Academy Newspaper Saturday 16th May 1874
The Russian astronomer, M. Struve, who has come over to this
country to make the final arrangements for the Transit of Venus in concert with
Sir George Airy, communicated to the Astronomical Society, at their last
meeting, a paper on the companion to Procyon, discovered by himself last year,
Procyon, like Sirius, is distinguished by having an irregular proper motion, by virtue of which it appears to
describe an elliptic orbit about a central body, which, till M. Struve's
discovery, had escaped detection. In an elaborate paper, Auwers showed that M.
Struve's faint, but not necessarily small, star would satisfy the conditions
required for the disturbing body, though the evidence of its being the missing
member of the twin system was not conclusive; he pointed out, however, that if
it were the vera causa, it would change its direction with reference to Procyon
by some 9°, and Struve now finds that it has actually done this, so that this
interesting point appears now to be settled satisfactorily. Strange to say,
this companion has not been seen with any of the monster telescopes of this
country or America, but Mr. Talmage stated at the meeting that he had measured
its position with Mr. Barclay's telescope of nine inches aperture, at Leyton.
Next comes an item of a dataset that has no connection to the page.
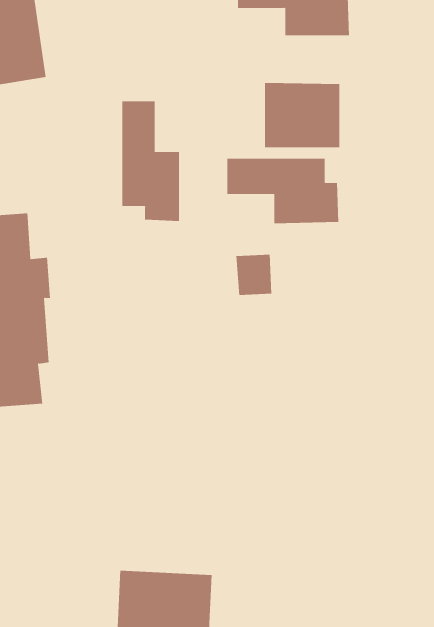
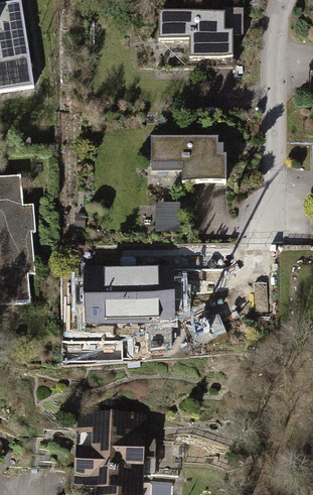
building: [264,82,340,148] -> none
building: [122,100,179,222] -> none
building: none -> [85,260,170,320]

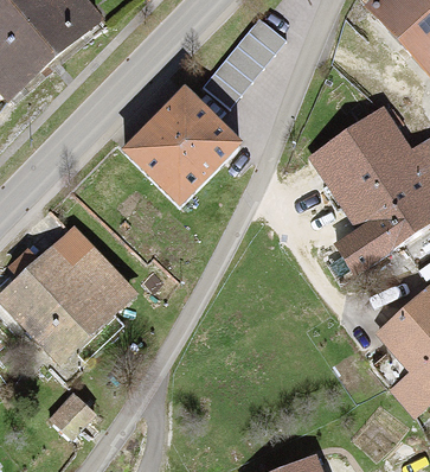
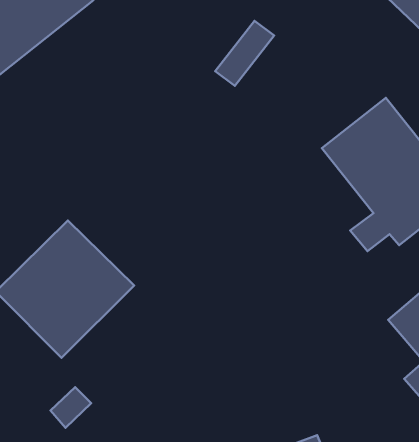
building: [124,89,240,204] -> none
The brightness of the principal star is
so overpowering that special contrivances are required to hide its light, and,
as M. Struve pointed out, no amount of aperture in the instrument employed will
make up for neglect of these precautions. Assuming a parallax of a quarter of a
second of arc for Procyon, corresponding to a distance which light would take
thirteen years to traverse, it would appear from Auwers’ investigation that Procyon
must have a mass about eighty times that of our Sun, whilst its apparently
minute companion would have one of seven times; but it should be remembered
that the data on which these conclusions are founded are somewhat uncertain,
and that considerable corrections may be required.